The almost-contemporary Rabbi Eliyahu Ki-Tov (Poland and Israel, 1912-1976), in his Sefer ha-Toda’ah (translated into English as The Book of our heritage), in the section on the Red Cow, notes that G-d gave this Mitzvah to the Children of Israel on Rosh Chodesh Nissan in the second year from the Exodus, when the Mishkan (the Tabernacle) was first erected. Before entering the Mishkan, they all needed the purification of the Red Cow: even those who had not come into any contact with a dead body needed this purification, because they had all been defiled by the débâcle of the golden calf – and idolatry causes the same ritual impurity as does contact with the dead.

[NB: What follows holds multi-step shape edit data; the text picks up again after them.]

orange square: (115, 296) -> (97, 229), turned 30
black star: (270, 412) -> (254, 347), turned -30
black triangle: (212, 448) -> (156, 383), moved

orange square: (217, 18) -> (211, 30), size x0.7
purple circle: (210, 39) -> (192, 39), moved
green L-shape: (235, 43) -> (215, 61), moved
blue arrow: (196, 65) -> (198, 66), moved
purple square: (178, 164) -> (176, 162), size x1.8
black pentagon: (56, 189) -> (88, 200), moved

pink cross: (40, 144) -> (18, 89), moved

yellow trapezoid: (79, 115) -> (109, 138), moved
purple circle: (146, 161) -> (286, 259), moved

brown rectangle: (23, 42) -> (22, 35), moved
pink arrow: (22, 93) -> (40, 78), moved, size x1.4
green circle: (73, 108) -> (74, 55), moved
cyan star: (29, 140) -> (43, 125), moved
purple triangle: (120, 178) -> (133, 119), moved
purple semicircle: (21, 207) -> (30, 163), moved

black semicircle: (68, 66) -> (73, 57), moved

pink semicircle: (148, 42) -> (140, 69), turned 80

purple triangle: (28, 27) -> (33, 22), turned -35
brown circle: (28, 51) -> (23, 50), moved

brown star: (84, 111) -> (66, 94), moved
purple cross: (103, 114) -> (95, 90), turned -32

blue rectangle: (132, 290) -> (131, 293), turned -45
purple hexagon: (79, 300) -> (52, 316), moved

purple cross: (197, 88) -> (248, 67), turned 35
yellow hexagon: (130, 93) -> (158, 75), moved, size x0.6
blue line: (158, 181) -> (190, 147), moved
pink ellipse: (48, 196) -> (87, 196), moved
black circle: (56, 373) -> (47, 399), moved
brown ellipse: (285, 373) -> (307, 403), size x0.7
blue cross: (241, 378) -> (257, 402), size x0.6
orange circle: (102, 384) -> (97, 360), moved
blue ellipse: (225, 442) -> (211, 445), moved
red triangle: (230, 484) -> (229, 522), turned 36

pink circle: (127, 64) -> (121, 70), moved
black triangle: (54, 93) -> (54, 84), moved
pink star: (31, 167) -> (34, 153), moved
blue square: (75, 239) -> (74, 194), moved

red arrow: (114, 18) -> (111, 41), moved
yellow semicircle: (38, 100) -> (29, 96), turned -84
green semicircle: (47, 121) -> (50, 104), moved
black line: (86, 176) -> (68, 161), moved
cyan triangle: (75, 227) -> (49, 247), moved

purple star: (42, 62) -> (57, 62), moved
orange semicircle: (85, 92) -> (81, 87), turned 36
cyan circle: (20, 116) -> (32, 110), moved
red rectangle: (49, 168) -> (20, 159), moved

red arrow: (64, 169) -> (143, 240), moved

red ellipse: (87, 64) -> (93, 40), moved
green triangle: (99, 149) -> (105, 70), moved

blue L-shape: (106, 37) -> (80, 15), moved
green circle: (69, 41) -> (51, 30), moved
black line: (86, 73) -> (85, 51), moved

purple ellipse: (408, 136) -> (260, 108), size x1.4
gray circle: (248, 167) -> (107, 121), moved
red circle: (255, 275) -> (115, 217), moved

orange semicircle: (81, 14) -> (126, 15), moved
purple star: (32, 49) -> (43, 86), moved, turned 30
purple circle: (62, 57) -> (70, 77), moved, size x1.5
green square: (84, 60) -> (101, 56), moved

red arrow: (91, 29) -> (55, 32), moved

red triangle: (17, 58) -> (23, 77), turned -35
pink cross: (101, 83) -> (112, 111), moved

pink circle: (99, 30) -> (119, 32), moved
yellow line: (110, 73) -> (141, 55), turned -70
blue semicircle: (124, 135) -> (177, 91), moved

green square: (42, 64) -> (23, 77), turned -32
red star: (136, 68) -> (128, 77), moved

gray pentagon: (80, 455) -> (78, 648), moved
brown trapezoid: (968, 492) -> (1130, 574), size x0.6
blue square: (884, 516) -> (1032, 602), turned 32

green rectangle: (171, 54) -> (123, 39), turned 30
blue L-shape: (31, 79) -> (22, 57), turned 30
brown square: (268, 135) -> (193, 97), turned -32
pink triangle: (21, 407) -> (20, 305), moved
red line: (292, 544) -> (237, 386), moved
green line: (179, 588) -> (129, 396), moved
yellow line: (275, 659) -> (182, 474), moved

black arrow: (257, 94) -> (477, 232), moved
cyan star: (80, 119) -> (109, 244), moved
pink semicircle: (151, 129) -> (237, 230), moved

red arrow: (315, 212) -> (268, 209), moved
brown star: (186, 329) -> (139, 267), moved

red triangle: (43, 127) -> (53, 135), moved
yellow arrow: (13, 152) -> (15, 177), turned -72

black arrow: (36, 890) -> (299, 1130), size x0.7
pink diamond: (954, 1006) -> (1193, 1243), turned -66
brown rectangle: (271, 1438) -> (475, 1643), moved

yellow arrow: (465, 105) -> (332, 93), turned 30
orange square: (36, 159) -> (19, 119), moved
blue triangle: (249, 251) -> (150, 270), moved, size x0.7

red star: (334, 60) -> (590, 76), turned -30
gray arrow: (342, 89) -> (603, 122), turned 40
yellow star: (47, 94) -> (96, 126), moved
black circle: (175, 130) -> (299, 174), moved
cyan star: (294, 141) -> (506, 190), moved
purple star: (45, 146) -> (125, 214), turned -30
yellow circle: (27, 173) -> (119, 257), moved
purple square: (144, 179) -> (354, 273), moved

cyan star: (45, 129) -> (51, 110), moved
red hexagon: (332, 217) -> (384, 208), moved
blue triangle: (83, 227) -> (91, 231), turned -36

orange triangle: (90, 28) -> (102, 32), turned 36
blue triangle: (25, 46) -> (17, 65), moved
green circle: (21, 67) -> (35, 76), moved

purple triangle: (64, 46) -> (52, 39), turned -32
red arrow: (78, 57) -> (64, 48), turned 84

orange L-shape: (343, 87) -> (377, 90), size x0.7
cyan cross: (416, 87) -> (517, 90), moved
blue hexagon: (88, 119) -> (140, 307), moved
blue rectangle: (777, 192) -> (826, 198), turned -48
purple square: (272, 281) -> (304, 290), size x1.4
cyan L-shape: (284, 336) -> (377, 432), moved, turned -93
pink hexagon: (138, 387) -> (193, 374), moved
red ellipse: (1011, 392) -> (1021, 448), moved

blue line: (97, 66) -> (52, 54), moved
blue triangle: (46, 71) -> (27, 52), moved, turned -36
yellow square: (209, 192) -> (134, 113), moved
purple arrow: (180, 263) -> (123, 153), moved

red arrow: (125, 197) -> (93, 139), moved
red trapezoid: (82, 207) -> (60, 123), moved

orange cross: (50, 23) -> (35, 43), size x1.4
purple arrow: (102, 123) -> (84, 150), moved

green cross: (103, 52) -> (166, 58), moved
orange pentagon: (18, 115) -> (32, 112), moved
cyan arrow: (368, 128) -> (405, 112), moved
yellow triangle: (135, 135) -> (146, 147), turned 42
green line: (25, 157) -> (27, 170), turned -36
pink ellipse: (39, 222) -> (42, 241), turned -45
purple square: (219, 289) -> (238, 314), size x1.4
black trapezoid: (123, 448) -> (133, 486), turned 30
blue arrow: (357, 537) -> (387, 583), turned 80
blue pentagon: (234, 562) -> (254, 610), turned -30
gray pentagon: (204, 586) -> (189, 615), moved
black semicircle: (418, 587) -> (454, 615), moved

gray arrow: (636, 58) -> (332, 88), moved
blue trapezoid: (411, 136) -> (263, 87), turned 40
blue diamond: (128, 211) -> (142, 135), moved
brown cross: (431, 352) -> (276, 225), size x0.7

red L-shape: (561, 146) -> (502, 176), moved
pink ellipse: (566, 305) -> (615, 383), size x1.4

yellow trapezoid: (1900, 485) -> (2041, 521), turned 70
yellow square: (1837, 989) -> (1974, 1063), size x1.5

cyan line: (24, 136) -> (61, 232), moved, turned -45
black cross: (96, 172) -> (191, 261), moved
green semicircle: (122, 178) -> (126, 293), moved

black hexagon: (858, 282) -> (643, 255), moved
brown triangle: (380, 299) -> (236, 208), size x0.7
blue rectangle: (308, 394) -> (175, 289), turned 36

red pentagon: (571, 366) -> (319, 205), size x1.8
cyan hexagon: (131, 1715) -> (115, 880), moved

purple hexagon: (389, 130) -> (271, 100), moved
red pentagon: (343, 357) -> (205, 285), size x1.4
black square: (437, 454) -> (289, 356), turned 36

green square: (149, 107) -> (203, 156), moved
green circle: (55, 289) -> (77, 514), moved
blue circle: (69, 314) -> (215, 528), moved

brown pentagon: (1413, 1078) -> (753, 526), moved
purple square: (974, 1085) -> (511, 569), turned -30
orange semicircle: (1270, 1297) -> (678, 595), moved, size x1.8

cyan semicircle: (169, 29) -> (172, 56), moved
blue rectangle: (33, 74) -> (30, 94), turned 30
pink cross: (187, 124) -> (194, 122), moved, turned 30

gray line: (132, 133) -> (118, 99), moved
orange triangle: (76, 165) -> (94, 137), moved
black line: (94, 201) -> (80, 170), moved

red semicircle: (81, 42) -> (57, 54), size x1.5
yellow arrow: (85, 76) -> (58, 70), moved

And the exile is, by its very existence, a form of idolatry:
“I am Hashem your G-d, Who brought you out from the land of Egypt, to give you the Land of Canaan to be your G-d” (Leviticus 25:38), on which the Talmud expounds:
“A Jew must always live in the Land of Israel, even in a city whose majority are idolaters, and not live outside of the Land of Israel, even in a city whose majority are Jews; because everyone who lives in the Land of Israel is equivalent to one who has a G-d, and everyone who lives outside of the Land of Israel is equivalent to one who has no G-d, as it says, ‘to give you the Land of Canaan to be your G-d’.
So does anyone who does not live in Israel not have a G-d?! – Well, this teaches you that anyone who lives outside of the Land of Israel is as though he worships idolatry” (Ketuvot 110b).
The Rambam cites this, word-for-word, as halachah in practice (Laws of Kings 5:12).
So just as the generation of the desert needed the Red Cow to cleanse them from the dust of idolatry of the golden calf, so too as we return to the Land of Israel we need the Red Cow to cleanse us of the idolatry of exile.
As Rabbi Yishmael taught, “Any Jew outside of the Land of Israel worships idolatry in purity” (Avodah Zarah 8a). Just as the golden calf wasn’t out-and-out idolatry, so too living outside of Israel isn’t out-and-out idolatry.
But just as the golden calf contained a strong element of idolatry, so too dwelling in exile contains a strong element of idolatry.
Shabbat Parah prepares us for the month of Nissan – the month of redemption, the month of returning to the Land of Israel.
This is the Shabbat to prepare to cleanse ourselves of the impurity of the graveyard of exile. Spring is about to burst upon us, “behold the winter has passed, the rain is over and done, the blossoms have bloomed in the land, the time of song has come, and the voice of the turtle-dove is heard in our Land” (Song of Songs 2:11-12).
We are on our way home, ready to burst forth to new life, cleansed of the idolatry of exile.